И Кальций приступает к оснащению самолета засасывающей машиной. Когда она готова, он заправляет транспорт Временными Вирусами, направляет его в прошлое и наблюдает через лобовое стекло, как настоящее исчезает навсегда.
Я знаю, что мой творец со мной закончил. Знаю, что он меня отработал. Свел к шутке. Бросил здесь, в клоунской больнице.
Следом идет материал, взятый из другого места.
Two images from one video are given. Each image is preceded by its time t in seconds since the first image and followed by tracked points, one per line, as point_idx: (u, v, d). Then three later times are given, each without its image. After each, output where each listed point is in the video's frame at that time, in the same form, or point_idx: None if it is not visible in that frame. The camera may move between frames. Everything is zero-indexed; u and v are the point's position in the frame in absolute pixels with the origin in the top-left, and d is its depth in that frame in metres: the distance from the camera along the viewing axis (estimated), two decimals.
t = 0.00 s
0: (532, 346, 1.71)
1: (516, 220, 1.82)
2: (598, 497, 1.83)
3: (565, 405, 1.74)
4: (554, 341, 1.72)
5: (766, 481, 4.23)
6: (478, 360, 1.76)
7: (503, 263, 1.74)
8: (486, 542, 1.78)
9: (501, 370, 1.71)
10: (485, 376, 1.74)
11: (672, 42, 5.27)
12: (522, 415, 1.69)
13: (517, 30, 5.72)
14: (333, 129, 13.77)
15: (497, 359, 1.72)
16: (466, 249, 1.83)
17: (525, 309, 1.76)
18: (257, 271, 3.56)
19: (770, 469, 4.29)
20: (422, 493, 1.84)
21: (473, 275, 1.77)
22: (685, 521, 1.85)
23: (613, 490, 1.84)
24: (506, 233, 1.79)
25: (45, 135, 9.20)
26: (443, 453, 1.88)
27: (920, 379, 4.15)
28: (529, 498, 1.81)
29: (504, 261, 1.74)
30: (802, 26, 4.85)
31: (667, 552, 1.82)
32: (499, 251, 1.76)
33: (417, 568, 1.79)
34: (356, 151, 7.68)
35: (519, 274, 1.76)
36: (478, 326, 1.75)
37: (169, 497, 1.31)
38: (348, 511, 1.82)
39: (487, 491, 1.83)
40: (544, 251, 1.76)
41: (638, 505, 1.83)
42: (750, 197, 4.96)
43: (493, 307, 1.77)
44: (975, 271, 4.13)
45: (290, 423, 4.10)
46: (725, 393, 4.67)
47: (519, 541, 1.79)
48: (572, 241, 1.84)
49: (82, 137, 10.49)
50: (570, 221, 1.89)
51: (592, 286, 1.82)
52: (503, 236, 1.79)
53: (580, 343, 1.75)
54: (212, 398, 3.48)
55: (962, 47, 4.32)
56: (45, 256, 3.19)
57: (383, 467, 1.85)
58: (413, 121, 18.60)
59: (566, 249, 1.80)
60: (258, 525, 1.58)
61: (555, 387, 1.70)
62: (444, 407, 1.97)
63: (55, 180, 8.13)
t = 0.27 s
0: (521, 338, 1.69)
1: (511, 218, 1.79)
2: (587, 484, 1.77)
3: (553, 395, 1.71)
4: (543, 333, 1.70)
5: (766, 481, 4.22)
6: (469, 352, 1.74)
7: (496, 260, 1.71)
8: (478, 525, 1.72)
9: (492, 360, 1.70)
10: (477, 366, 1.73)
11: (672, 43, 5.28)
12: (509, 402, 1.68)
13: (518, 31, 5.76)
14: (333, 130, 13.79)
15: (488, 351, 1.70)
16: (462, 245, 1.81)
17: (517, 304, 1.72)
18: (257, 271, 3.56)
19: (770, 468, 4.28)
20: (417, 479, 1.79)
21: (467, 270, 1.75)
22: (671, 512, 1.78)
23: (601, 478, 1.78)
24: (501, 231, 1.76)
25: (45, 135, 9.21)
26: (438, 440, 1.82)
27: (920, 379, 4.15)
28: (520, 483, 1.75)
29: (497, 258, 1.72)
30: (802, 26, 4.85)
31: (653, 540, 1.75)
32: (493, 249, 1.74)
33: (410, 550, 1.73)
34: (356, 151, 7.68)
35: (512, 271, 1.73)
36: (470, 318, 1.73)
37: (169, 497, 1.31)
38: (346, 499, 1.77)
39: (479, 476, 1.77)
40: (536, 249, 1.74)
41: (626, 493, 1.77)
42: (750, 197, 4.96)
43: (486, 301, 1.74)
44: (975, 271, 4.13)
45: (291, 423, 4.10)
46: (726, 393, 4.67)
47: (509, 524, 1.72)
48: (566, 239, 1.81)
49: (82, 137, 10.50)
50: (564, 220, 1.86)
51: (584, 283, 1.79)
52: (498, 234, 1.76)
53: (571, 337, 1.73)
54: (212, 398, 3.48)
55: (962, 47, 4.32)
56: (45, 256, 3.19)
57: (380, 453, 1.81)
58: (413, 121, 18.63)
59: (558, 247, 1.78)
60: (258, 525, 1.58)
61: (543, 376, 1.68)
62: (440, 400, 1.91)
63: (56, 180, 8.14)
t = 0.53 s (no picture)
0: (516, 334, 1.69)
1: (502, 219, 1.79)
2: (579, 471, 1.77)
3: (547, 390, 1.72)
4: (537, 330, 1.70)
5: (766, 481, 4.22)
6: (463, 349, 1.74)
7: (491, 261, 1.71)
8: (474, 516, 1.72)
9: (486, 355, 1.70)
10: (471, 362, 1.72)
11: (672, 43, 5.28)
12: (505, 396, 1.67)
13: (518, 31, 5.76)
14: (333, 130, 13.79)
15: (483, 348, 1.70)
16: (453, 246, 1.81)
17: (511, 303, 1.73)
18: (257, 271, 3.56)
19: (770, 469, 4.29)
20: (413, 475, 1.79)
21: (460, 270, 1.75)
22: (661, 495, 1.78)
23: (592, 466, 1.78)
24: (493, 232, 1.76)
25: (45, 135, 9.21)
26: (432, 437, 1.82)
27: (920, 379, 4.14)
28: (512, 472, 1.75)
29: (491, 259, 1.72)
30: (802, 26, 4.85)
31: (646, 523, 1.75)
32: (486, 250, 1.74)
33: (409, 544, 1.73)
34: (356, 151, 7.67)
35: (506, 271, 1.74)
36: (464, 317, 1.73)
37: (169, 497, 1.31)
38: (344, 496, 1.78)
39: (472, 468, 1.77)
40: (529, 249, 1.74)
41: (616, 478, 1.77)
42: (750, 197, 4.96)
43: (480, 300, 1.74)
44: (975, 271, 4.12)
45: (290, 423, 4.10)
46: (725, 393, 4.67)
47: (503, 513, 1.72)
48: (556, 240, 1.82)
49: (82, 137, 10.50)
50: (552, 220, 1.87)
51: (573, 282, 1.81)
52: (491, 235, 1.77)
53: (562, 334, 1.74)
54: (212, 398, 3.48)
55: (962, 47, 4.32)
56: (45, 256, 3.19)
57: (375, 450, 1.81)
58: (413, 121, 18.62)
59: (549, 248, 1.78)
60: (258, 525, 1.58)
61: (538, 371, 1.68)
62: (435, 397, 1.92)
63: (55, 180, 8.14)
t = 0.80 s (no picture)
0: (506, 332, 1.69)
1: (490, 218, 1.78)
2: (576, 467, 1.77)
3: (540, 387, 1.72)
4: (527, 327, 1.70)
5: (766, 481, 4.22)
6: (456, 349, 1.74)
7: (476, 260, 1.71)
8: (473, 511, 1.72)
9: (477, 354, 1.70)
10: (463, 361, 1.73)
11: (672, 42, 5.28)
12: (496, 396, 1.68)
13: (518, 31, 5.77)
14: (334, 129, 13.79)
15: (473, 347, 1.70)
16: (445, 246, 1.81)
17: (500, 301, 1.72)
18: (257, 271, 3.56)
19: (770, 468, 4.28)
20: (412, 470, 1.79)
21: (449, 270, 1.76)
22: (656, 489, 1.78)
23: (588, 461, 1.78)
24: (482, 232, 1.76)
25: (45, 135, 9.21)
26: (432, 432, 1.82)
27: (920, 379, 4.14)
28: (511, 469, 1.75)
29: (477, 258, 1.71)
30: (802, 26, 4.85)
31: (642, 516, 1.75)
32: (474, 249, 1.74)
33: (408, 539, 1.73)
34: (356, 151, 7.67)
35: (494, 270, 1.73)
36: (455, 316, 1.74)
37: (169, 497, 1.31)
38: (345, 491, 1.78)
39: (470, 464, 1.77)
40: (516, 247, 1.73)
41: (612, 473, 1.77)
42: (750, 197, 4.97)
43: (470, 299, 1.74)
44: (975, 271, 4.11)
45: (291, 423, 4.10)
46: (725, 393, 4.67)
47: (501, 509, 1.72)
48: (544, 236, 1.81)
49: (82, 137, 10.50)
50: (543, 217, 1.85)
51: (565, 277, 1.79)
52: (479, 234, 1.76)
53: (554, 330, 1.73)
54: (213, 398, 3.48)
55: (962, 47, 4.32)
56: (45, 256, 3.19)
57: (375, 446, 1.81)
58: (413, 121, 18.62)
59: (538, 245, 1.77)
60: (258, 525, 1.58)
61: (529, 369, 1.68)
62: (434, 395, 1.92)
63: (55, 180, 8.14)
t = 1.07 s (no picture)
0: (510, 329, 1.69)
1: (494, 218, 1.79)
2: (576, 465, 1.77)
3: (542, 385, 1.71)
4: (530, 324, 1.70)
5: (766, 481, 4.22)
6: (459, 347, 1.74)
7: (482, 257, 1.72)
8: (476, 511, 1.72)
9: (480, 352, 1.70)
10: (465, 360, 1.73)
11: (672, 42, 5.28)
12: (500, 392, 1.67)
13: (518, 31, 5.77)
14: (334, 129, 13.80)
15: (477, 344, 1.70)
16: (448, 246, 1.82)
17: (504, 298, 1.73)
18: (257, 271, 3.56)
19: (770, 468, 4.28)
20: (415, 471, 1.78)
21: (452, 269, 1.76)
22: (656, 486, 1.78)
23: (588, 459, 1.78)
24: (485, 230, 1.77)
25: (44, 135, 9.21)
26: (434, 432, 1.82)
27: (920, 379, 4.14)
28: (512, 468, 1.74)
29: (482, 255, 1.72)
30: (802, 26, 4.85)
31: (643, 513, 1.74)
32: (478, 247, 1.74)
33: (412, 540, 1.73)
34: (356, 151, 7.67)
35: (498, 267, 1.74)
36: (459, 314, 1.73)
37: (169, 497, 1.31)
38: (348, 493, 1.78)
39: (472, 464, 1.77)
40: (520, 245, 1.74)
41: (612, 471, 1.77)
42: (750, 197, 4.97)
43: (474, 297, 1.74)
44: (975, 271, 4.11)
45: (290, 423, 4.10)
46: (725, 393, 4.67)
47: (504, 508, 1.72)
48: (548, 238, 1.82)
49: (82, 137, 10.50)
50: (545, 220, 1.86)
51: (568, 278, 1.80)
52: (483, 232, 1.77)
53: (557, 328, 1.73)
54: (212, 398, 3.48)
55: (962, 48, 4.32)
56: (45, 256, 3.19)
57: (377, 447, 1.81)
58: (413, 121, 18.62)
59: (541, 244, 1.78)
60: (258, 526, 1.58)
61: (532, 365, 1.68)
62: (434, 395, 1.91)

Знаю, что он устал из-за того, сколько потребовалось времени и усилий. Приколы. Приколы. Бесконечные гребаные приколы. Уверен, они берут свое. Знаю, теперь он пойдет дальше, к чему-то еще, к кому-то еще — кому можно отомстить, — а я прекращу существование. Знаю, так и будет. Он вымотан, а я исчерпан. Однако я продолжу проявлять свое существование, свои мнения — то, что доказывает: я существую в своей независимой, автономной, мучительной реальности. У меня есть мнения. Должны быть мнения. Единственный способ определить себя по отношению к миру — это противостоять ему, стоять на своем твердо, величественно, нерушимо, как до меня — Олеара Деборд. Иначе человек не более чем погода — на милости сквозняка, ветра, волн, чужих идей. Эфемерный колыхающийся дым, который носит то туда, то сюда, развеивает. Никто не думает, глядя на океан: взгляните вон на ту поразительную молекулу воды. Нет, эта молекула воды — одна из триллионов, болтается незримая, безликая. И в любом случае мои противоречия — не ради самих противоречий. Мои противоречия — всегда отказ поддаваться стадному мышлению, потребность насквозь видеть шумиху, рекламу, моду, современность. Мои мнения рождаются в кропотливом анализе. Но теперь я устал и в этом новом пещерном мире очень мало что понимаю. У молодежи свой сленг:
Я пытался стать актуальным в этой бессодержательной культуре, возведенной «Слэмми» и насажденной Транками. Потому что, кажется, теперь они вместе (или всегда были вместе?). Я презираю отродья этого безумного брака, но — о, как же хочу, чтобы они полюбили меня. Мечтаю, чтобы меня приняли как своего Уильяма Берроуза, своего Сэма Фуллера, своего Хантера Томпсона — мудрого пращура, которого можно гордо демонстрировать, обожать, восторженно слушать. Но, подозреваю, тому не бывать. Это положение уже занял чудовищный и дряхлый Армонд Уайт — на данный момент истории у него было явное преимущество в виде того, что он афропещерец.